_Aim of the exercise_
Can you write out all the records below again, switching every "image" to "scan" and leaving everything else unchanged?

_Data provided_
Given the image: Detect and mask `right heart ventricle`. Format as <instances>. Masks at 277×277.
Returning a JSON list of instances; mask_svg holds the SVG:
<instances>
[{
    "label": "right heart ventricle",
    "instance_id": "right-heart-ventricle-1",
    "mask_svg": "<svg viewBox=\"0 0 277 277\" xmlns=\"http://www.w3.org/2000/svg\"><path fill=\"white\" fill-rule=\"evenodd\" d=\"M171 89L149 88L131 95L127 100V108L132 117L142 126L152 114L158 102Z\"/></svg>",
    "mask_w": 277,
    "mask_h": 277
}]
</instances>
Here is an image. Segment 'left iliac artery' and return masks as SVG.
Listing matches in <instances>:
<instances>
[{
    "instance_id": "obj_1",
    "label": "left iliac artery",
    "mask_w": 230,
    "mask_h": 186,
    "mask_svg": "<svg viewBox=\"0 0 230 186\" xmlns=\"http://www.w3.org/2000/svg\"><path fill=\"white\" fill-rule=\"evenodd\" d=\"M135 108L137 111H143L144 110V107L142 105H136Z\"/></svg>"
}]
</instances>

_Task response_
Given the scan: Detect and mask `right heart ventricle`. Format as <instances>. Masks at 277×277.
Returning a JSON list of instances; mask_svg holds the SVG:
<instances>
[{
    "label": "right heart ventricle",
    "instance_id": "right-heart-ventricle-1",
    "mask_svg": "<svg viewBox=\"0 0 277 277\" xmlns=\"http://www.w3.org/2000/svg\"><path fill=\"white\" fill-rule=\"evenodd\" d=\"M171 89L149 88L131 95L127 100V108L132 117L142 126L152 114L158 102Z\"/></svg>",
    "mask_w": 277,
    "mask_h": 277
}]
</instances>
Here is an scan. Segment 'left iliac artery' and return masks as SVG.
Listing matches in <instances>:
<instances>
[{
    "instance_id": "obj_1",
    "label": "left iliac artery",
    "mask_w": 230,
    "mask_h": 186,
    "mask_svg": "<svg viewBox=\"0 0 230 186\" xmlns=\"http://www.w3.org/2000/svg\"><path fill=\"white\" fill-rule=\"evenodd\" d=\"M135 108L137 111H143L144 110V107L142 105H136Z\"/></svg>"
}]
</instances>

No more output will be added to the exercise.